What I find absurd about pawn shops are the customers who come in to a given store, find a given item, nitpick about why it is somehow not to their liking, and then make broad sweeping proclamations about the profession in general without really having a clue as to the complexity of the job. It sort of reminds me of the pimple-faced comic book experts wanting to argue with the author of a series about why a given super hero held his super weapon in the wrong hand in frame 6, page 15 of issue 62.
To run a pawn shop, you have to be the jack of all trade wares and general merchandise. You have to know high to low quality, multitudes of types, countless brands, sizes, attachments, and fittings. You have to know consumer trends (if you are good). You have to know your customer base and a huge percentage of your customer base thinks you are an idiot who paid nothing for the stuff for sale (sounds genius to me, but that isn't how it works) and who should sell it for just about nothing as well.
Pawn shops are heavily regulated in Texas, the location of the OP, subject to being audited by at least 4 different government agencies (-1 if you don't sell guns).

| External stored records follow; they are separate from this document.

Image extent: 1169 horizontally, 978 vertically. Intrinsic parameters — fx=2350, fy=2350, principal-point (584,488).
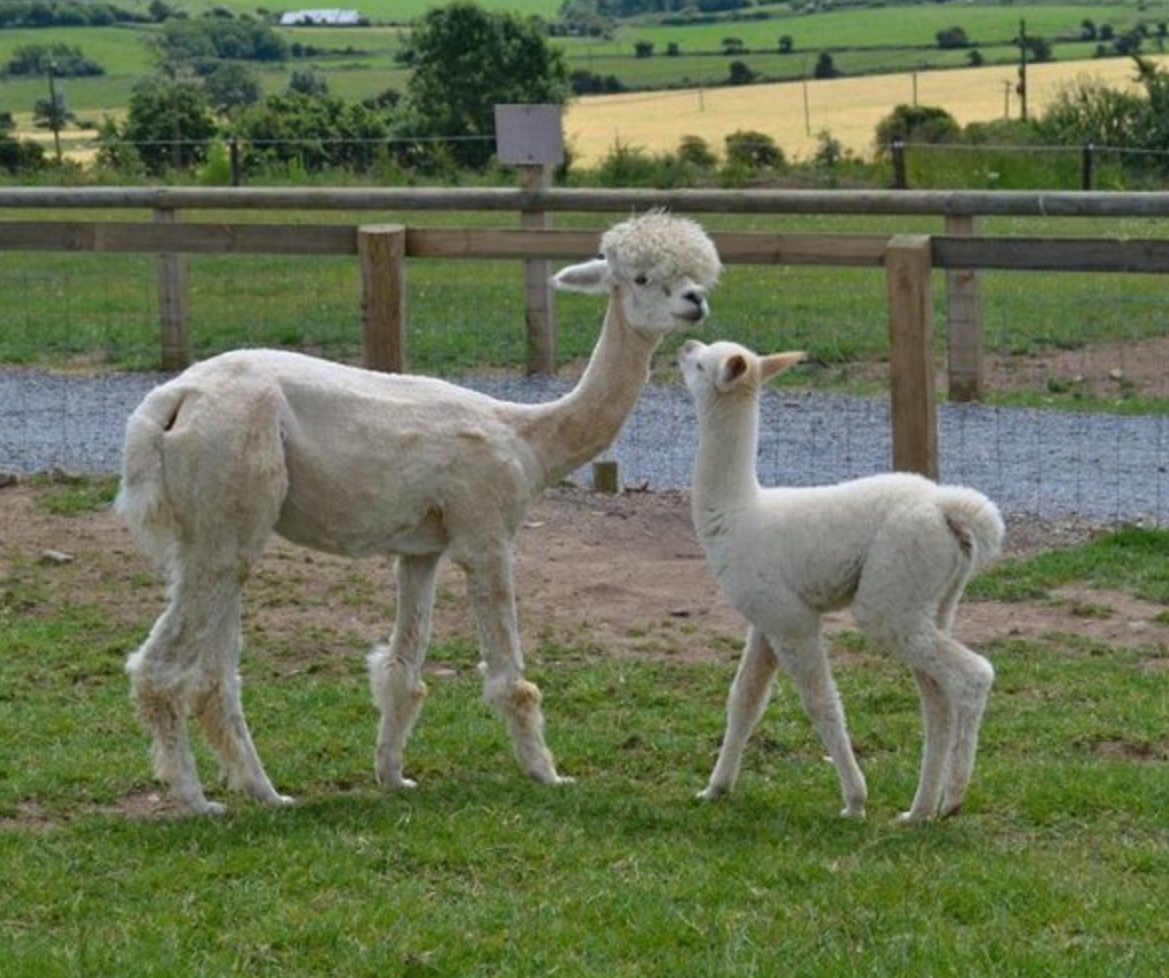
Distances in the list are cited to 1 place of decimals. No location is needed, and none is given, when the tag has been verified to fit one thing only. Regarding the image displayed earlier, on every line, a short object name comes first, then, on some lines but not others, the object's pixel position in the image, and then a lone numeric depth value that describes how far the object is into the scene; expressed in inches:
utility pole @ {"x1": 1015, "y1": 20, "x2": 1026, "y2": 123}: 1483.5
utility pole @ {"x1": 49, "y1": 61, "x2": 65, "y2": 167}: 1349.8
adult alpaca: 274.4
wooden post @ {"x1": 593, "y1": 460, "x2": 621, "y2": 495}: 472.1
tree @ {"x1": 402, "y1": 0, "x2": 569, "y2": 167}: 1307.8
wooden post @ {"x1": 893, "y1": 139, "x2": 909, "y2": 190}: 1031.0
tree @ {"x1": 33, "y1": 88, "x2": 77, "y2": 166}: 1552.7
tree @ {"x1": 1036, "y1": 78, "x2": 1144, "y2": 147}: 1159.6
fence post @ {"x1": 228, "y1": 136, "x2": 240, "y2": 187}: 1053.8
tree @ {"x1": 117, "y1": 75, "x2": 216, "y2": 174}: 1320.1
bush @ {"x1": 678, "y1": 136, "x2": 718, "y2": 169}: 1279.5
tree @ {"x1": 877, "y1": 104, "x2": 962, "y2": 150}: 1331.2
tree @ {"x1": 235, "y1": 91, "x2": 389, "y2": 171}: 1230.9
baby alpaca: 267.0
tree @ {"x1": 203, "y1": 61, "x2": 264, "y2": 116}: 2151.8
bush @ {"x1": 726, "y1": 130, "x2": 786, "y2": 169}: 1299.7
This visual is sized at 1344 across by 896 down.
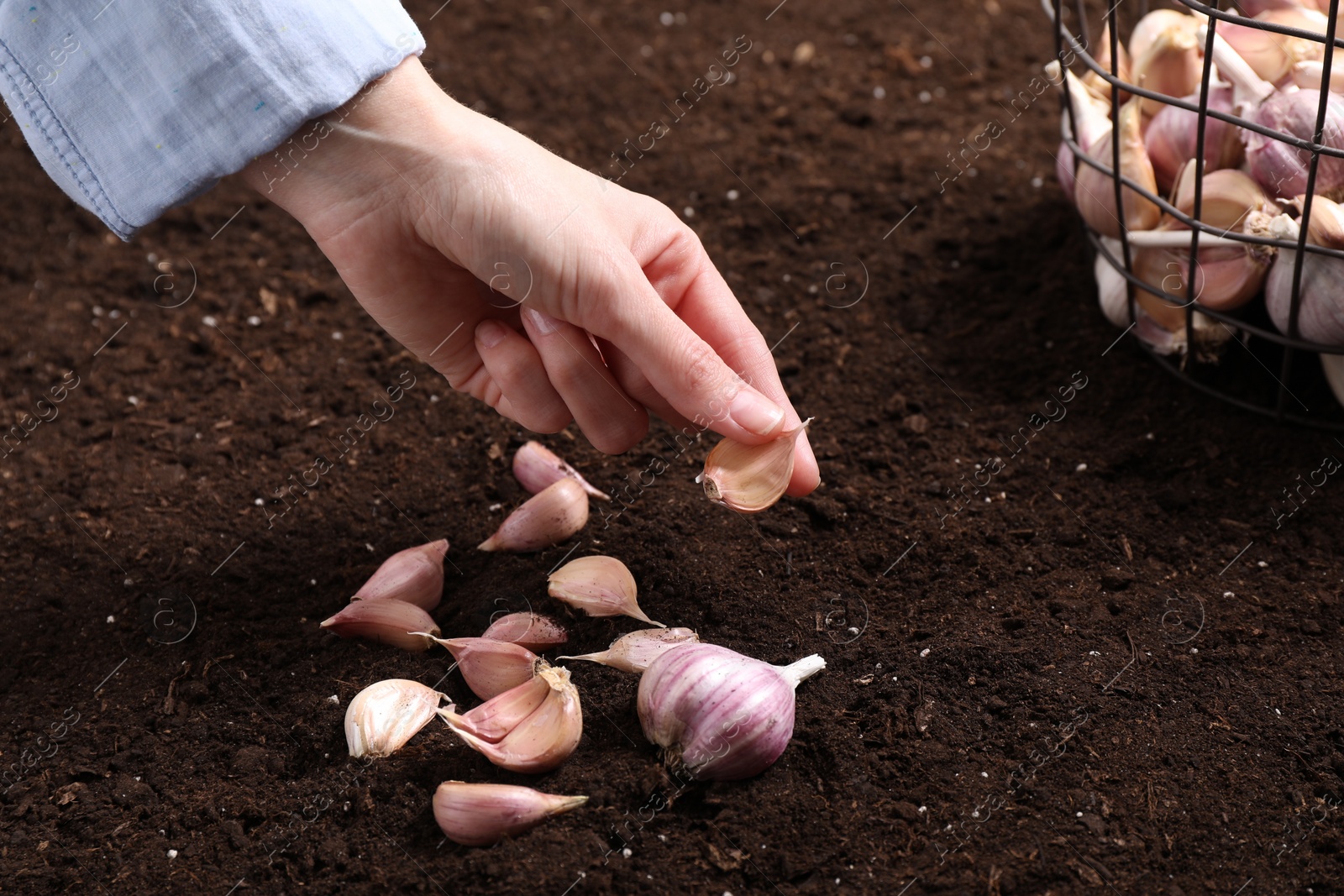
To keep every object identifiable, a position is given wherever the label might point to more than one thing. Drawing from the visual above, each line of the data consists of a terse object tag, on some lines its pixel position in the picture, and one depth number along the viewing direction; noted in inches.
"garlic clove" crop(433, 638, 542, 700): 30.9
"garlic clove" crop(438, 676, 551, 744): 30.3
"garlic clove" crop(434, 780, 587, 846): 29.5
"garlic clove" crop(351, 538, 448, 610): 31.9
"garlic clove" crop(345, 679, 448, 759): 30.3
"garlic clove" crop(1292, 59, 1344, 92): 32.4
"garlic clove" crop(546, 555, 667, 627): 31.4
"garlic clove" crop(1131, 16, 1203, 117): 33.9
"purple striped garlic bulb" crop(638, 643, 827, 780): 29.7
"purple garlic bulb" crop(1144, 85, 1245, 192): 33.3
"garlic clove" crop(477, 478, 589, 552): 32.5
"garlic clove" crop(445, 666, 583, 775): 30.0
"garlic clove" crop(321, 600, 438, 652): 31.5
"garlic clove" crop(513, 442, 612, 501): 33.4
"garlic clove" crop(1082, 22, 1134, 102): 34.9
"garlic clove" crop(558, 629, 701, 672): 30.8
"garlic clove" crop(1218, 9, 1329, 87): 32.9
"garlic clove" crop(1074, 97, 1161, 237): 33.6
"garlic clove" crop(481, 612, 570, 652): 31.2
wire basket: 31.9
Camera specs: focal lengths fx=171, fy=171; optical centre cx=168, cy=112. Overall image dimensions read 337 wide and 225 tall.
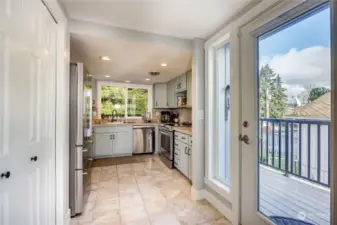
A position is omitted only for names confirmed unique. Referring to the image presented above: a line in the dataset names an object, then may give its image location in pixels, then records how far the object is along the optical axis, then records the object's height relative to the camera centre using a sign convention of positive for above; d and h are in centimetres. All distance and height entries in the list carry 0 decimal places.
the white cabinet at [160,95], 510 +51
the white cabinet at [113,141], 431 -77
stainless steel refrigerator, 196 -28
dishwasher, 468 -75
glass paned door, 113 -6
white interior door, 94 -1
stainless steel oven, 371 -77
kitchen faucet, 514 -6
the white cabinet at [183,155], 293 -79
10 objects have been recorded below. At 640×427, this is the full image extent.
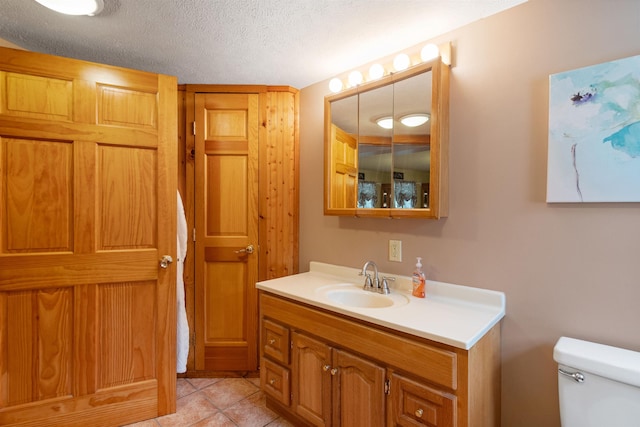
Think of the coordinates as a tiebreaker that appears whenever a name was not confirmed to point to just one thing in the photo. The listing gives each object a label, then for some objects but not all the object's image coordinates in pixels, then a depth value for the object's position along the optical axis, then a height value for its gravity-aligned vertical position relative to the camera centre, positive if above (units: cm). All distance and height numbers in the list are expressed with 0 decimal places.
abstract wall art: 114 +30
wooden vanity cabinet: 117 -71
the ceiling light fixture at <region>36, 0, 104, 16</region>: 138 +93
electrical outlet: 181 -22
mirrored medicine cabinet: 157 +38
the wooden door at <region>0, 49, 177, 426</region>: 161 -17
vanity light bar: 159 +82
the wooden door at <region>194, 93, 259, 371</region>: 230 -14
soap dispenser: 165 -37
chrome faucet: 179 -40
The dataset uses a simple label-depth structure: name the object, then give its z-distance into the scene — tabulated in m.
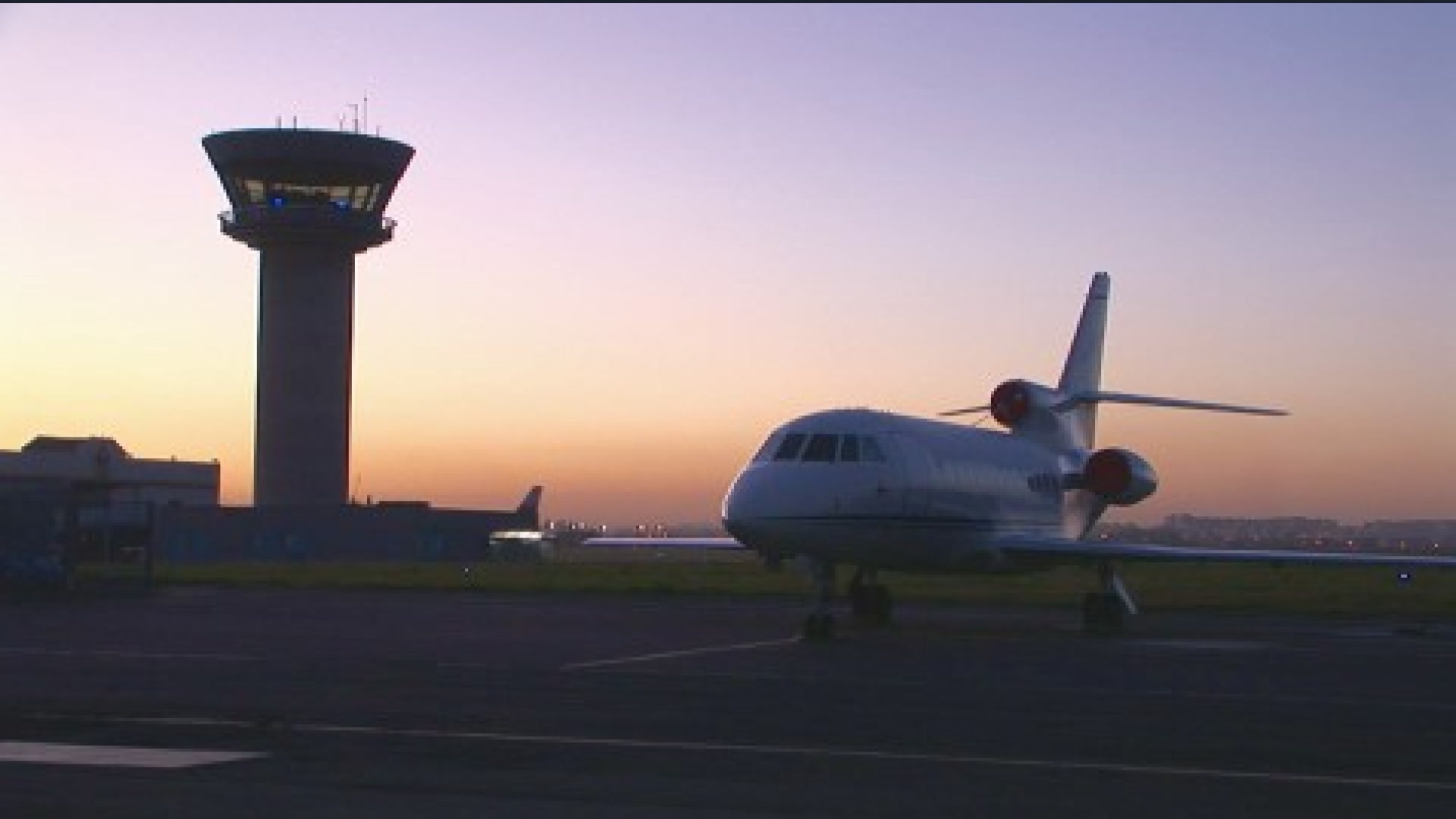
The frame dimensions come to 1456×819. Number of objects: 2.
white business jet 29.89
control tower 99.06
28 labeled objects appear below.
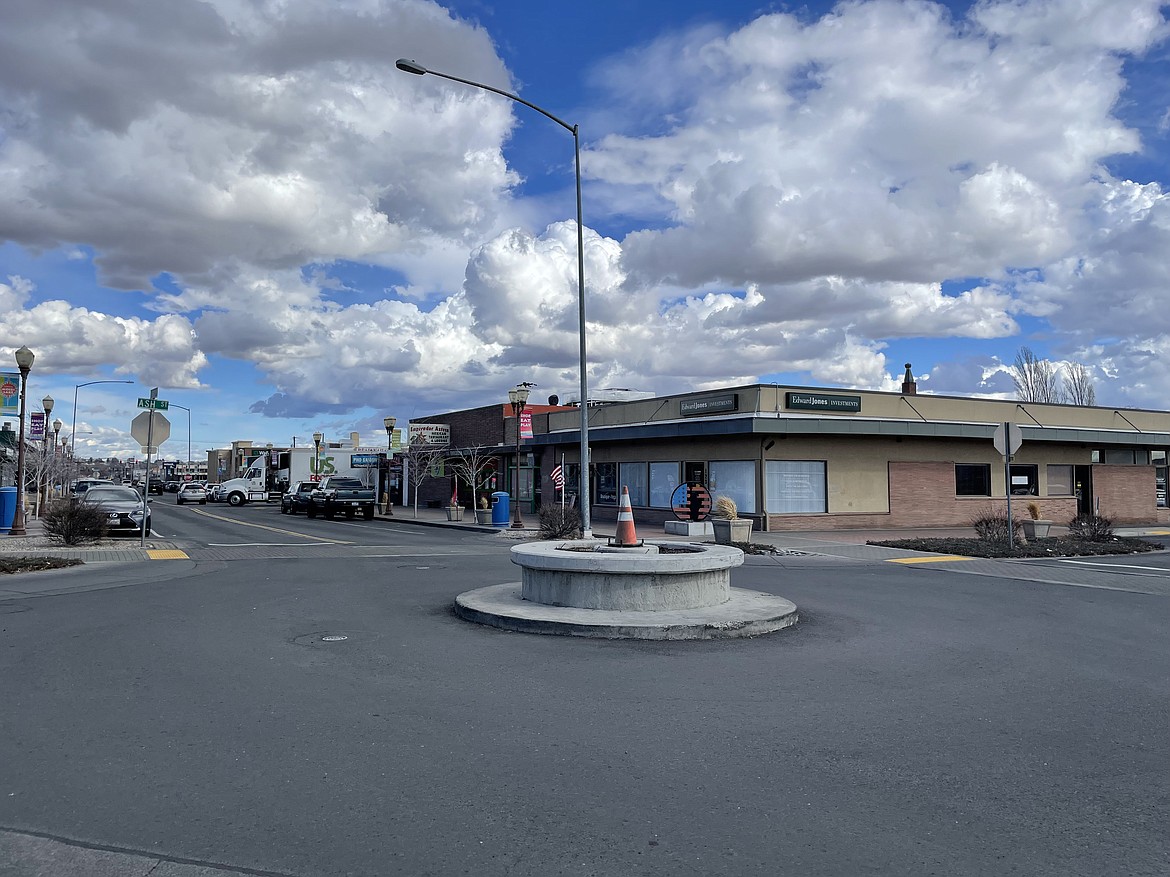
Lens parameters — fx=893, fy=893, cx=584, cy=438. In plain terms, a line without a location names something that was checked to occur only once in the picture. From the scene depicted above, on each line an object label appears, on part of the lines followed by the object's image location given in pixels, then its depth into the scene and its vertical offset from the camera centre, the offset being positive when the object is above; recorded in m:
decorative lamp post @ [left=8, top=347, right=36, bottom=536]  24.50 +0.97
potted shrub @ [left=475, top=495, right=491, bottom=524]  32.16 -1.06
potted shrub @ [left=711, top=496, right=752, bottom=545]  22.00 -1.09
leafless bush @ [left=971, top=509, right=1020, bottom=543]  22.59 -1.11
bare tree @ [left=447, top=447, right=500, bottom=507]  43.49 +1.21
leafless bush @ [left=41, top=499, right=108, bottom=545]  20.33 -0.86
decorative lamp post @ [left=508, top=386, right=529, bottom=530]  32.03 +3.22
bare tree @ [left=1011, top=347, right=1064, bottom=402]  62.41 +7.03
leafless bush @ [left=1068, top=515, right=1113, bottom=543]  23.67 -1.17
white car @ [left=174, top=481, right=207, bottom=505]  62.06 -0.56
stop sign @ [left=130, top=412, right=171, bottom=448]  20.67 +1.29
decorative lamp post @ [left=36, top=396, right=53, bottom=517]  40.73 +0.10
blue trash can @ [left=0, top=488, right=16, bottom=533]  26.55 -0.69
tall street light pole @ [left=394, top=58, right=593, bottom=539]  17.11 +3.92
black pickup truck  38.94 -0.51
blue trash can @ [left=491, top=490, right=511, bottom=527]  31.30 -0.84
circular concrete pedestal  9.59 -1.38
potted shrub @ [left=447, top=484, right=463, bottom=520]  36.47 -1.07
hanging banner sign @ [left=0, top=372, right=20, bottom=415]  28.86 +3.02
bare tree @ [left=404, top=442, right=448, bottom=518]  47.77 +1.58
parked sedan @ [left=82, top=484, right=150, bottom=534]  25.03 -0.60
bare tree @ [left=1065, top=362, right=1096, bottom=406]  63.03 +6.52
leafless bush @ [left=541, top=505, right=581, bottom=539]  23.38 -1.02
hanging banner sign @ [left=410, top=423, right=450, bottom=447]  48.66 +2.78
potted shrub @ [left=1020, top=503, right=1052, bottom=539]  23.50 -1.14
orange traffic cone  11.84 -0.60
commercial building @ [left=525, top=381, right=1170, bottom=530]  29.11 +1.08
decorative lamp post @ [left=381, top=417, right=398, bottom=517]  44.53 +2.84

Suffice it to say, there isn't a broker alive who knows all values about all grades of all variants of all models of all types of product that may come through the front door. However, I will say this. Compared to most other industries, pawn shops are one of the most lucrative businesses around. You see a lot of banks, eateries, retails stores, etc. folding up shop, but not pawn shops. Contrary to the generalizations of the OP, people running pawn shops (not necessarily the clerks, but managers and owners) are some of the most diverse thinking people you will find who have to control a tremendous amount of variable information on a daily basis that changes on a daily basis. It is truly an amazing business.